As to her new best-seller status, the poet wrote on Twitter, “I AM ON THE FLOOR MY BOOKS ARE #1 & #2 ON AMAZON AFTER 1 DAY! Thank you so much to everyone for supporting me and my words. As Yeats put it: ‘For words alone are certain good: Sing, then’”
At the time of this writing, her Twitter post had received more than 580,000 likes, with her fan base blossoming from 189,000 followers before her performance to its current count of 1.2 M.
Praise for the President’s Poet
Gorman also received accolades from former President Barack Obama and former presidential candidate, Hillary Clinton.
The former president wrote, “On a day for the history books, @TheAmandaGorman delivered a poem that more than met the moment. Young people like her are proof that ‘there is always light, if only we’re brave enough to see it; if only we’re brave enough to be it.’”
“Wasn’t @TheAmandaGorman’s poem just stunning? She’s promised to run for president in 2036 and I for one can’t wait,” Hillary Clinton wrote.
Oprah, who reportedly gifted the young poet with earrings and a caged bird ring to wear on Inauguration Day, also weighed in, tweeting,“I have never been prouder to see another young woman rise! Brava Brava, @TheAmandaGorman! Maya Angelou is cheering—and so am I.”
The birdcage ring is a tribute to previous inauguration poet Maya Angelou’s work I Know Why the Caged Bird Sings. It continues with a tradition Oprah started when she sent Angelou a blue Chanel coat and a pair of gloves to wear for her reading at Bill Clinton’s 1993 inauguration.
While you could never tell it from her commanding delivery, Gorman had to overcome a speech impediment as a child and young adult; she had difficulty pronouncing the letter “R.” To practise saying the letter, she told CNN’s Anderson Cooper, she’d listen on repeat to one song she said was “packed with ‘R’s'” — “Aaron Burr, Sir” from Lin-Manuel Miranda’s historical opus, “Hamilton.”

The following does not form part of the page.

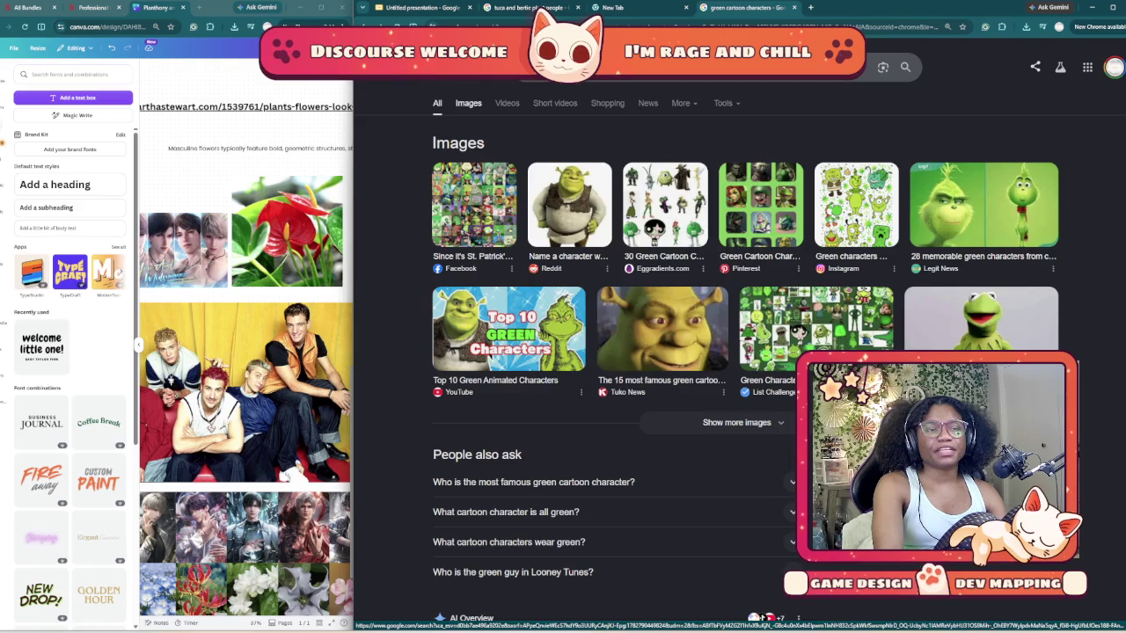
left_click(468, 103)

Coincidentally, overcoming a speech impediment is something Gorman shares with the 46th president, who has been open about his difficulties with stuttering.
But President Biden and Amanda Gorman have something else in common. They have both smashed popular stereotypes about age, with Biden being sworn in as the oldest president in history and Gorman, the first Young National Poet and the youngest poet to participate in an inauguration ceremony.